* Directions for this task: Please filter the listing below and copy out the lines that hold "Sets".

---- Records to use

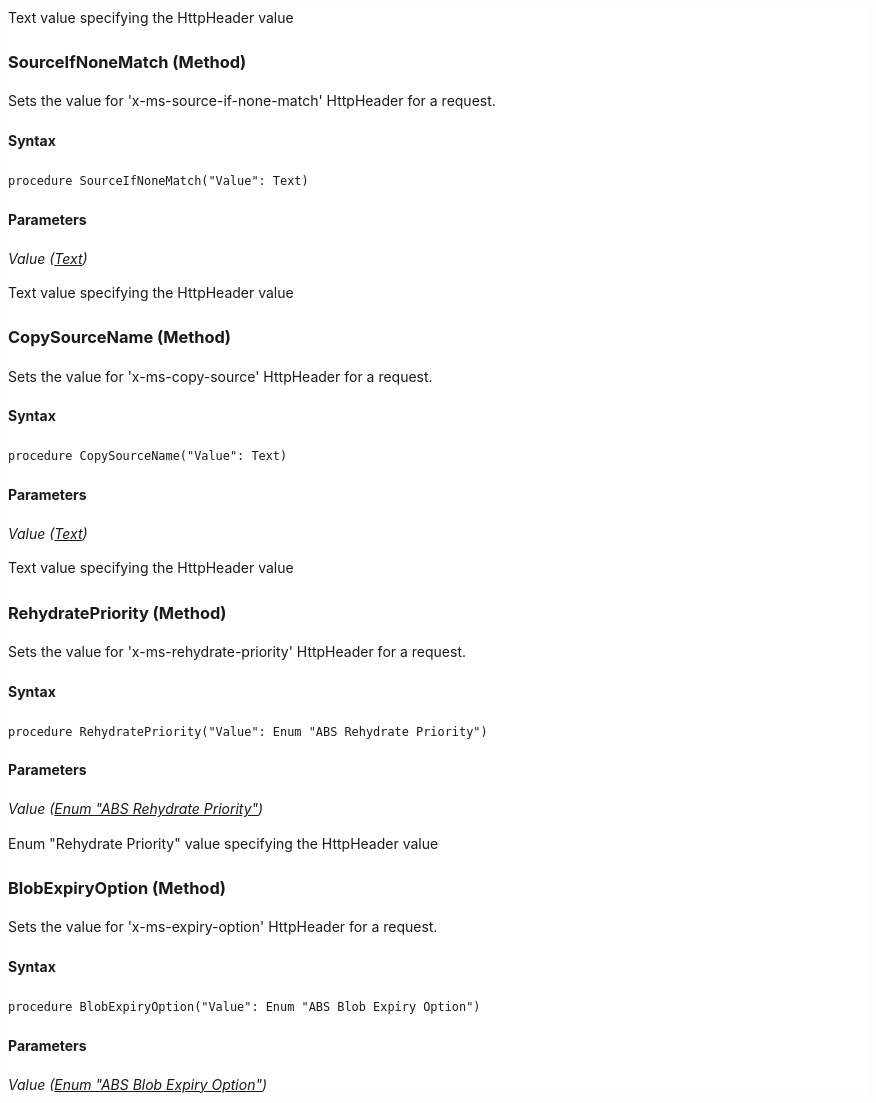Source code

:Text value specifying the HttpHeader value

### SourceIfNoneMatch (Method) <a name="SourceIfNoneMatch"></a> 

 Sets the value for 'x-ms-source-if-none-match' HttpHeader for a request.
 

#### Syntax
```
procedure SourceIfNoneMatch("Value": Text)
```
#### Parameters
*Value ([Text](https://docs.microsoft.com/en-us/dynamics365/business-central/dev-itpro/developer/methods-auto/text/text-data-type))* 

Text value specifying the HttpHeader value

### CopySourceName (Method) <a name="CopySourceName"></a> 

 Sets the value for 'x-ms-copy-source' HttpHeader for a request.
 

#### Syntax
```
procedure CopySourceName("Value": Text)
```
#### Parameters
*Value ([Text](https://docs.microsoft.com/en-us/dynamics365/business-central/dev-itpro/developer/methods-auto/text/text-data-type))* 

Text value specifying the HttpHeader value

### RehydratePriority (Method) <a name="RehydratePriority"></a> 

 Sets the value for 'x-ms-rehydrate-priority' HttpHeader for a request.
 

#### Syntax
```
procedure RehydratePriority("Value": Enum "ABS Rehydrate Priority")
```
#### Parameters
*Value ([Enum "ABS Rehydrate Priority"]())* 

Enum "Rehydrate Priority" value specifying the HttpHeader value

### BlobExpiryOption (Method) <a name="BlobExpiryOption"></a> 

 Sets the value for 'x-ms-expiry-option' HttpHeader for a request.
 

#### Syntax
```
procedure BlobExpiryOption("Value": Enum "ABS Blob Expiry Option")
```
#### Parameters
*Value ([Enum "ABS Blob Expiry Option"]())*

--------

* Answer to this problem:
 Sets the value for 'x-ms-source-if-none-match' HttpHeader for a request.
 Sets the value for 'x-ms-copy-source' HttpHeader for a request.
 Sets the value for 'x-ms-rehydrate-priority' HttpHeader for a request.
 Sets the value for 'x-ms-expiry-option' HttpHeader for a request.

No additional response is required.